2. HTTPS: HyperText Transfer Protocol Secure
HTTPS (HyperText Transfer Protocol Secure) is the secure version of HTTP. It uses a combination of HTTP and SSL/TLS (Secure Sockets Layer/Transport Layer Security) to encrypt the communication between the client and the server, ensuring that the data transmitted cannot be intercepted or altered by third parties.
2.1 How HTTPS Works
HTTPS adds a layer of security through SSL/TLS encryption. When a user accesses an HTTPS site:
1. Handshaking: The browser and the server establish a secure connection through a process called handshake. In this process, cryptographic keys are negotiated that will be used to secure the communication.
2. Encryption: Once the secure connection is established, all information exchanged between the browser and the server is encrypted.
3. Authentication: The HTTPS server uses a digital certificate (issued by a certificate authority, such as Let’s Encrypt or Symantec) to prove its identity and authenticity.
2.2 Benefits of HTTPS
•Encryption: HTTPS ensures that data transmitted between the client and the server is encrypted, making it unreadable to third parties.
•Data Integrity: HTTPS ensures that data is not altered during transmission.
•Authentication: HTTPS authenticates the server, ensuring the user that they are communicating with the legitimate server and not a fraudulent entity.
•SEO: Search engines like Google prioritize HTTPS sites over HTTP sites, improving their search rankings.
2.3 HTTPS Port and Security
HTTPS uses port 443 for communication. By implementing SSL/TLS, HTTPS protects sensitive data, such as credit card numbers, login credentials, and personal information.
3. How the Transition from HTTP to HTTPS Happens
The transition from HTTP to HTTPS has become essential for the security of online communications. The transition process includes:
•Purchasing an SSL/TLS certificate: Website administrators must purchase (or obtain for free) an SSL/TLS certificate from a certificate authority (CA).
•Server configuration: The certificate must be installed and configured correctly on the server.
•HTTP to HTTPS redirection: Once HTTPS is configured, all HTTP requests should be redirected to the HTTPS version of the site.

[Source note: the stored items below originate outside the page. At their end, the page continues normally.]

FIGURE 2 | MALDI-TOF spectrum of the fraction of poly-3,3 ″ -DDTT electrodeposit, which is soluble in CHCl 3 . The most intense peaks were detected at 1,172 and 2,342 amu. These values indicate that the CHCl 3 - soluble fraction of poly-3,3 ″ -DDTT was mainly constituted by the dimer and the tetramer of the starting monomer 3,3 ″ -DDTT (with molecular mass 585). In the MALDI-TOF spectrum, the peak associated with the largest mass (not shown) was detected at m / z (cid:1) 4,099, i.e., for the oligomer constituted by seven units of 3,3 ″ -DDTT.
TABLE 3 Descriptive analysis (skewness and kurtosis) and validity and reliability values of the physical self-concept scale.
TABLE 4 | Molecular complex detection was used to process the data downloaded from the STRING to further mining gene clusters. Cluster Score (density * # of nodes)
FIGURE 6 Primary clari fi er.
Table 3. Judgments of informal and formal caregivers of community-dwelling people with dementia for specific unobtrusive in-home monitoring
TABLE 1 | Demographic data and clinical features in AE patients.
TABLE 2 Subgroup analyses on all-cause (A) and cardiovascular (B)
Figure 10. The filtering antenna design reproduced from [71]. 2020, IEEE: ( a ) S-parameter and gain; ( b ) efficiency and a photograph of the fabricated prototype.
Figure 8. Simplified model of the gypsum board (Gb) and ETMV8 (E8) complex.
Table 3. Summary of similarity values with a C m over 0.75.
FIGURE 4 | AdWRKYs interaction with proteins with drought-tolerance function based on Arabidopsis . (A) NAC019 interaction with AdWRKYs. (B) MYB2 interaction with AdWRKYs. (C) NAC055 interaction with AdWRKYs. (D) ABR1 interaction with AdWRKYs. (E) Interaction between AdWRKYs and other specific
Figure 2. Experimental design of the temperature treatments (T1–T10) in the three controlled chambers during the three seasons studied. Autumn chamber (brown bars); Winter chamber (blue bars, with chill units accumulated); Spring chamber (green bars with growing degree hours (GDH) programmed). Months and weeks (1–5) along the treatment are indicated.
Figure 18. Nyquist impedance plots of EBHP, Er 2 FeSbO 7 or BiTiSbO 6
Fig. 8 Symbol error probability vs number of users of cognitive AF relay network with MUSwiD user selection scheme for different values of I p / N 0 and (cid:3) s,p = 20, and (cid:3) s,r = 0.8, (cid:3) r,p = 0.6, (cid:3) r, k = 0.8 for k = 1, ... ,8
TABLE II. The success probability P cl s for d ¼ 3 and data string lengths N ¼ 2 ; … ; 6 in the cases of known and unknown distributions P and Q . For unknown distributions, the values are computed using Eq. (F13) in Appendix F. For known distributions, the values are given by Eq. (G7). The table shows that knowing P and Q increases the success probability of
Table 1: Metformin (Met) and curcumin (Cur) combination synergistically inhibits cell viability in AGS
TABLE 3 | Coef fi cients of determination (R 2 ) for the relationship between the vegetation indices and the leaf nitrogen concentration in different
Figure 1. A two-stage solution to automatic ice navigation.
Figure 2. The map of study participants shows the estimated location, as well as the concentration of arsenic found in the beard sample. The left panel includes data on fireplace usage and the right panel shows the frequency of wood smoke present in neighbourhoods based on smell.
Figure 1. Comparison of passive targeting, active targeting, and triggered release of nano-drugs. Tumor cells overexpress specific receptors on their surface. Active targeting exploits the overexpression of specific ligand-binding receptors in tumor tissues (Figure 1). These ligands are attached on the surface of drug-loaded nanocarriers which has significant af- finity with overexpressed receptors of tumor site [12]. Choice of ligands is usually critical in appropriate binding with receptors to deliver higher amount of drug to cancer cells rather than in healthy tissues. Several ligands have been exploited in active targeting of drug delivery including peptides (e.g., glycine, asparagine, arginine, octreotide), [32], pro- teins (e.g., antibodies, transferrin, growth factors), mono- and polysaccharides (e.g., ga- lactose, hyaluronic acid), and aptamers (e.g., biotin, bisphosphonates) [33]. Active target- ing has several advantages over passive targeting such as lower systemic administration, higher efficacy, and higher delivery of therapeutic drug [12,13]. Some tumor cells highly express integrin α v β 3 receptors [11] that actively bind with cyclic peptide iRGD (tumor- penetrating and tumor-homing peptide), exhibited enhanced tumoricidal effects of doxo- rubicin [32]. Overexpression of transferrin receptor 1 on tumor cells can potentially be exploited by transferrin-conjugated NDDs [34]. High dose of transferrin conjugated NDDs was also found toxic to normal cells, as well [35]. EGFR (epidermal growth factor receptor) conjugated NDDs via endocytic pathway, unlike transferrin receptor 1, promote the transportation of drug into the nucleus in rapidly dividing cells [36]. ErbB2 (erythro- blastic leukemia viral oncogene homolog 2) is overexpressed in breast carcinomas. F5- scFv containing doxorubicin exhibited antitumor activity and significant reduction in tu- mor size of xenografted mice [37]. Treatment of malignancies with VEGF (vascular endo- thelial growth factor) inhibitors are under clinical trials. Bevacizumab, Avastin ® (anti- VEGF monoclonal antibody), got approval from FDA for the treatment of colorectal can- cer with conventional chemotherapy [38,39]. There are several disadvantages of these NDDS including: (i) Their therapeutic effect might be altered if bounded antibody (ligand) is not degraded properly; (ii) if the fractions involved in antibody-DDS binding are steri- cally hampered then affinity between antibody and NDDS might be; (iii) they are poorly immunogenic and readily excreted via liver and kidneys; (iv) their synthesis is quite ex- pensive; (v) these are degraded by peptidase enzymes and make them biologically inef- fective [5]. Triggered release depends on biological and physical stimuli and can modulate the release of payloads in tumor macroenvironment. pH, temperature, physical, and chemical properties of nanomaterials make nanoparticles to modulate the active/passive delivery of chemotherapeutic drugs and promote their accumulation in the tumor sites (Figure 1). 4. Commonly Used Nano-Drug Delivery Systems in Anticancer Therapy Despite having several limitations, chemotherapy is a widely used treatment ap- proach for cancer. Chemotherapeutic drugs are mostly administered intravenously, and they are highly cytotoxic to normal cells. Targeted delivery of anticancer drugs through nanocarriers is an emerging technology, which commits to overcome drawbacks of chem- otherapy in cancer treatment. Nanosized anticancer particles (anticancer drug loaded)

•Updating internal links: Any internal links that point to an HTTP resource should be updated to use HTTPS.
4. Conclusion
HTTP and HTTPS are both protocols used for client-server communication, but they differ significantly in terms of security. HTTPS is the new standard, which is essential for ensuring secure and trustworthy online communications. Using HTTPS is especially important for sites that handle sensitive information such as passwords and financial data, while HTTP is now considered obsolete.